エターナル・フロンティア~前編~

 ソラはレナの手を軽く握り締めると、トコトコとゆっくりとした歩調で安全な場所へ連れて行く。それと同時に、幼稚園児達が先程二人が立っていた場所に駆け寄り、わいわいと騒ぎ出す。

 それを見たソラは、心の中で「危なかった」と、思う。あの強烈な幼稚園児達に体当たりされたら、身体が弱いレナが怪我してしまう。それを未然に防げて、ホッと胸を撫で下ろした。

「次、何処へ行く?」

「婆ちゃんが、好きな場所に」

「では、動物と触れ合える場所へ行きましょう」

「そんな場所、あったかな」

「ええ、地図に描いてあったわ」

 その言葉に、ソラは周囲に視線を走らせ地図を探していく。すると、近い場所に地図が設置されていた。それを見たソラは地図の場所へ行くと、レナが言う動物と触れ合える場所を探す。

「あっ! あった」

「あったでしょう」

「じゃあ、婆ちゃんの言葉を優先して」

「ひとつお願いしていいかしら」

「何でしょう」

 レナの頼みごとは、変に敬語を使わないで欲しいというもの。「婆ちゃん」と呼んでもらい祖母と孫の関係を演じているが、敬語を使われると本当の祖母と孫の関係にはなれないと思ったのだ。

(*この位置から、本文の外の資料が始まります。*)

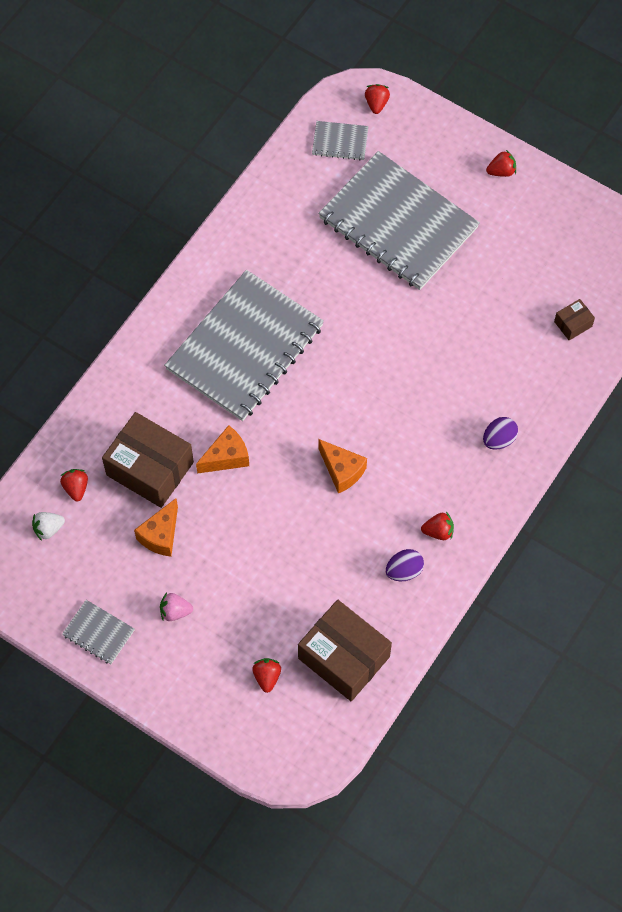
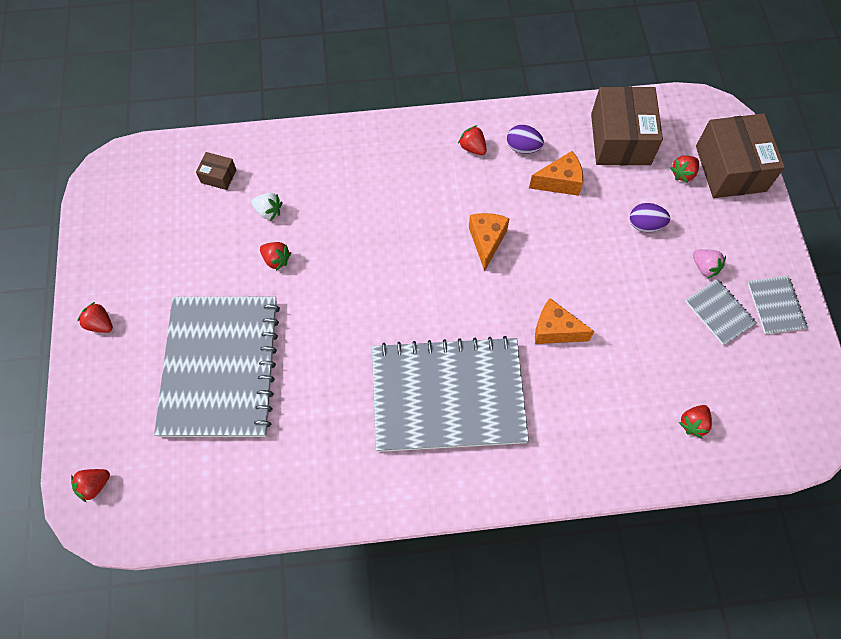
camera: 130 degrees left, 0 degrees up
white strawberry [32,512,65,541] -> white strawberry moved to [251,193,282,220]
brown box [102,412,194,508] -> brown box moved to [696,114,785,198]
orange cheese [134,498,178,557] -> orange cheese moved to [529,151,583,196]
grey notebook [312,121,368,160] -> grey notebook moved to [685,279,757,346]
purple egg [483,417,518,450] -> purple egg moved to [630,203,670,232]
none -> red strawberry [260,242,291,271]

 指摘を受け、ソラはキョトンっとしてしまう。失礼ながら、言われるまで気付かなかった。彼にしてみれば、目上の人に対し敬語を使うことは当たり前と思っていたので、普通に敬語を用いていた。

 しかしレナは、それを行なわないで欲しいと頼む。何度も続く頼みごとであったが、ソラは嫌な顔をひとつすることはなかった。彼は無言で頷くと、彼女の願いを聞き入れることにする。

「オレ……婆ちゃんが本当の婆ちゃんだったら、良かったと……一緒に暮らしたいとは、言わないけど……」

「する?」

「いや、何と言うか……」

 「婆ちゃん」と呼んでいるので、敬語を使わないで欲しいと言われたことを素直に受け入れ、それを実行することができた。そのことにレナは優しい視線を向け、ソラが言う「一緒に暮らす」という言葉が本当になってほしいと願うが、言葉に出して本心を言うことはしなかった。